Sweden’s Social Democrats call for ban on new free schools

Sweden's opposition Social Democrats have called for a total ban on the establishment of new profit-making free schools, in a sign the party may be toughening its policies on profit-making in the welfare sector.

Sweden's Social Democrats call for ban on new free schools

“We want the state to slam on the emergency brakes and bring in a ban on establishing [new schools],” the party’s leader, Magdalena Andersson, said at a press conference.

“We think the Swedish people should be making the decisions on the Swedish school system, and not big school corporations whose main driver is making a profit.” 

Almost a fifth of pupils in Sweden attend one of the country’s 3,900 primary and secondary “free schools”, first introduced in the country in the early 1990s. 

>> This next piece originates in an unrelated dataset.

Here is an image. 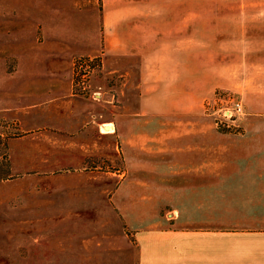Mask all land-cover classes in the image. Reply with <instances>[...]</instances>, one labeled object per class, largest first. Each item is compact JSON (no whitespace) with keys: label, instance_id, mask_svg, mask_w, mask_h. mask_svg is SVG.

Even though three quarters of the schools are run by private companies on a for-profit basis, they are 100 percent state funded, with schools given money for each pupil. 

This system has come in for criticism in recent years, with profit-making schools blamed for increasing segregation, contributing to declining educational standards and for grade inflation. 

In the run-up to the 2022 election, Andersson called for a ban on the companies being able to distribute profits to their owners in the form of dividends, calling for all profits to be reinvested in the school system.  

READ ALSO: Sweden’s pioneering for-profit ‘free schools’ under fire 

Andersson said that the new ban on establishing free schools could be achieved by extending a law banning the establishment of religious free schools, brought in while they were in power, to cover all free schools. 

“It’s possible to use that legislation as a base and so develop this new law quite rapidly,” Andersson said, adding that this law would be the first step along the way to a total ban on profit-making schools in Sweden.